[Opening Data for this exercise section]

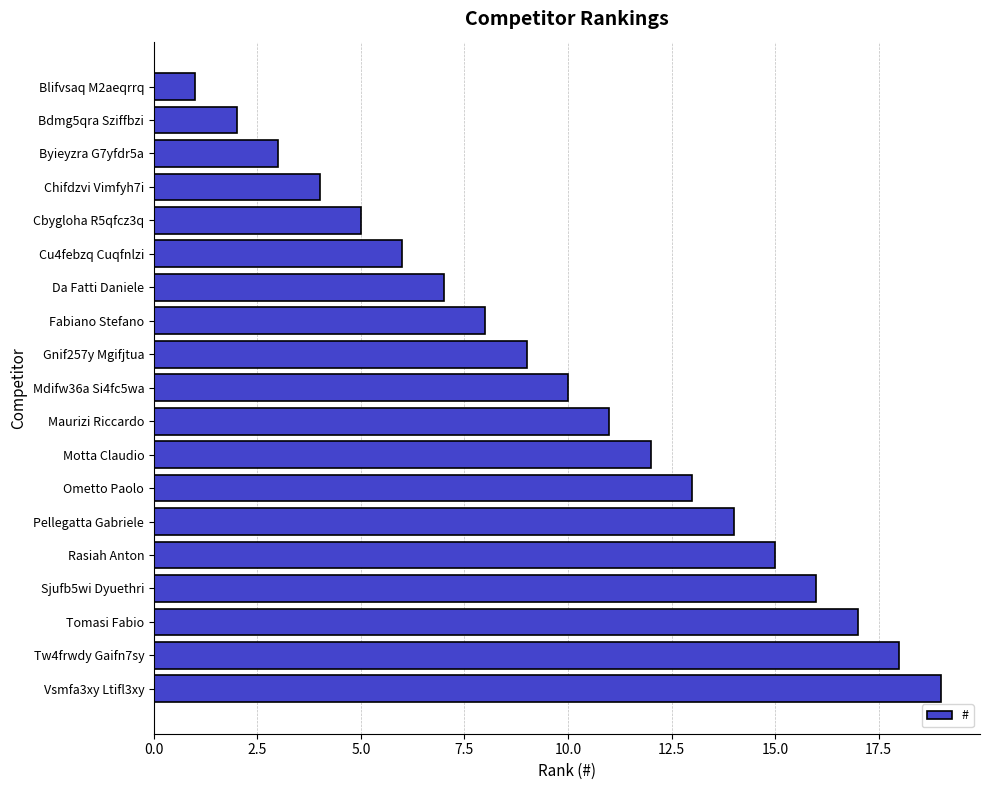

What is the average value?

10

[Closing Data for this exercise section]
[Opening Data for this exercise section]

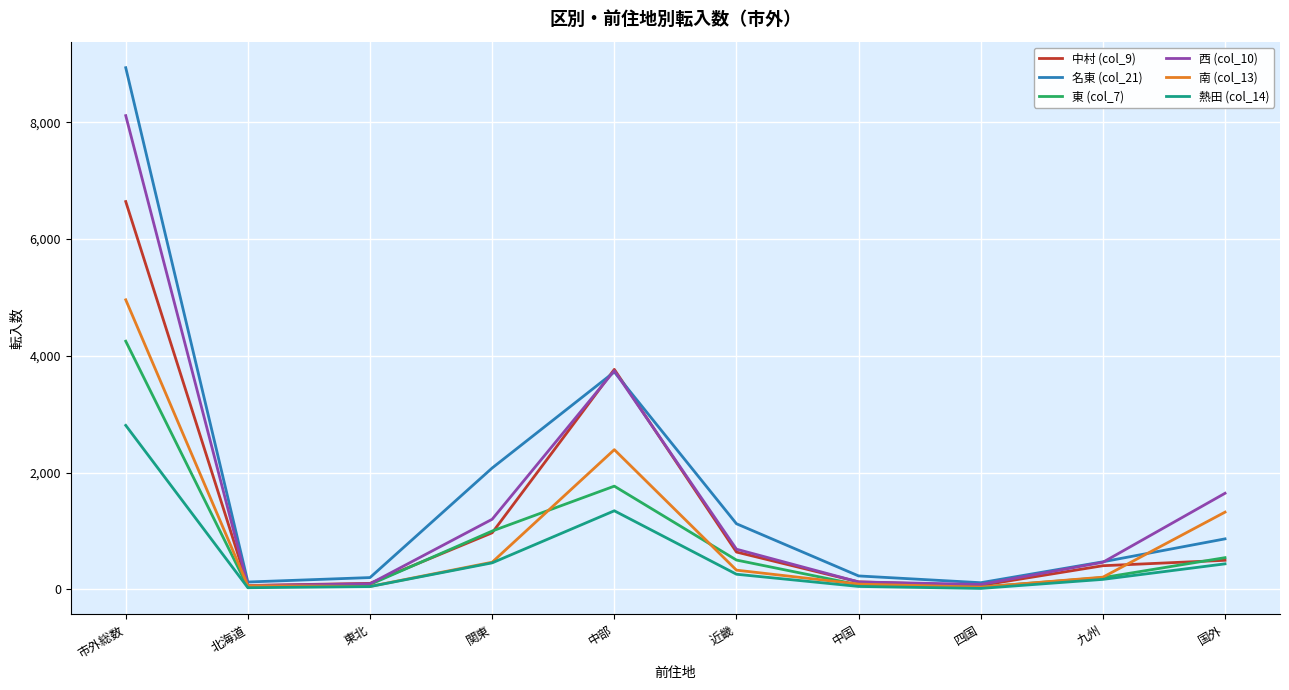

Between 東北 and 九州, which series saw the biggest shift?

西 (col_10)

[Closing Data for this exercise section]
[Opening Data for this exercise section]

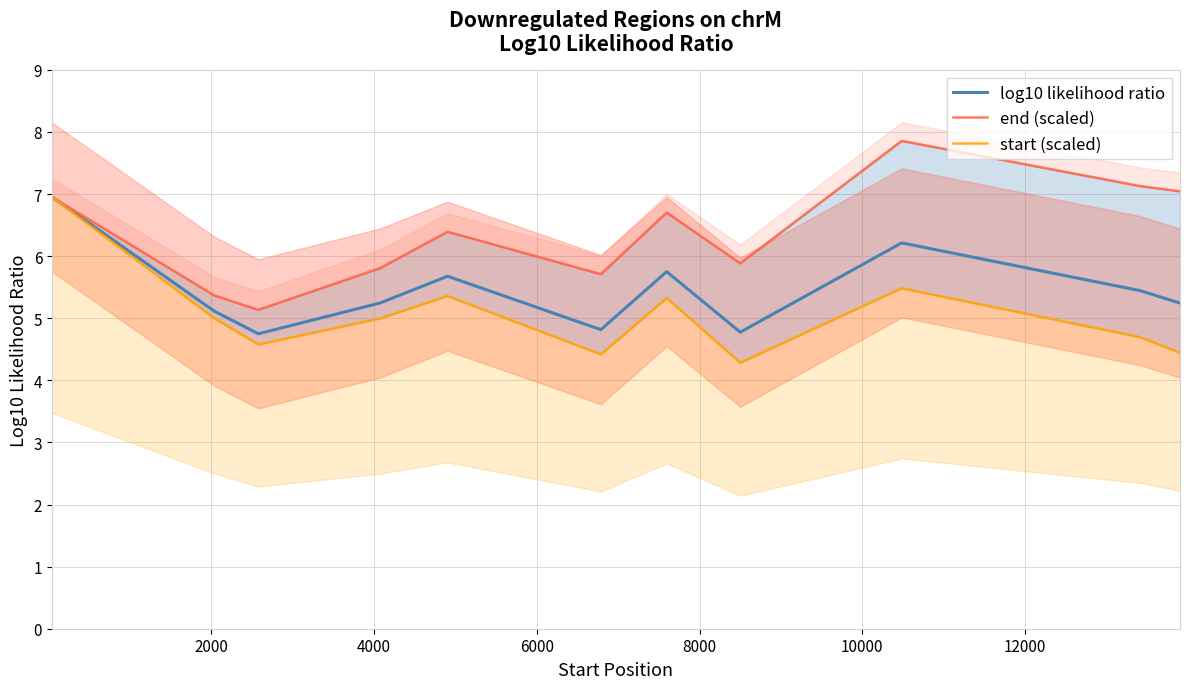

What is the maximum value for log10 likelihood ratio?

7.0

[Closing Data for this exercise section]

### Work task
List each line of the entries above that includes the word "value", and reproduce those lines unchanged.

### Solution for this problem
What is the average value?
What is the maximum value for log10 likelihood ratio?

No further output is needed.